Ana seguía sentada en la tumbona de la cubierta del barco. Había echado la cabeza un poco hacia atrás y cerraba un poco los ojos. La cabeza le dolía. Probablemente por las horas sin dormir y sin comer. Pero sabía que no podría dormir. De hecho le importaba muy poco dormir o comer.
Recordaba aquellos acontecimientos tan dolorosos en su vida. Al contrario de lo que pensaba su madre, jamás perdonó lo que les hizo. La abandonó en cuanto se enteró de que había entrado en sus cuentas de correo y les había hecho esa guarrada.
Por su culpa llegó incluso a odiar a Alberto, aunque solo por un tiempo, porque le quería tanto que no pasaría ni un solo día sin acordarse de él.

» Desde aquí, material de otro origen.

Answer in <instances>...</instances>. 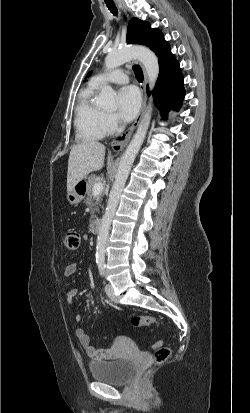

Además eso hizo que perdiese interés por todo, incluso por su carrera, que abandonó y se dedicó a vivir de la fortuna de sus padres. Sin independencia, y sin voluntad.
Pero otro tanto hizo con Alberto, al que sus notas bajaron estrepitosamente y que acabó la carrera por poco y gracias al altísimo nivel que tenía del principio.
Seguro que Alberto también debió odiar a Ana. E imagina la reacción de él al leer el mensaje que supuestamente le había mandado ella, rompiendo su relación.
Imaginaba a Alberto llorando como un niño y siendo consolado por su padre, al que siempre Ana ha admirado, y Mariona, a la que decepcionaría que su niña se comportase de esa manera.
No conseguía dormir, pero sí dormitar, por lo que se le mezclaban recuerdos y sueños. Hasta el punto de no saber cual era el recuerdo y cual el sueño.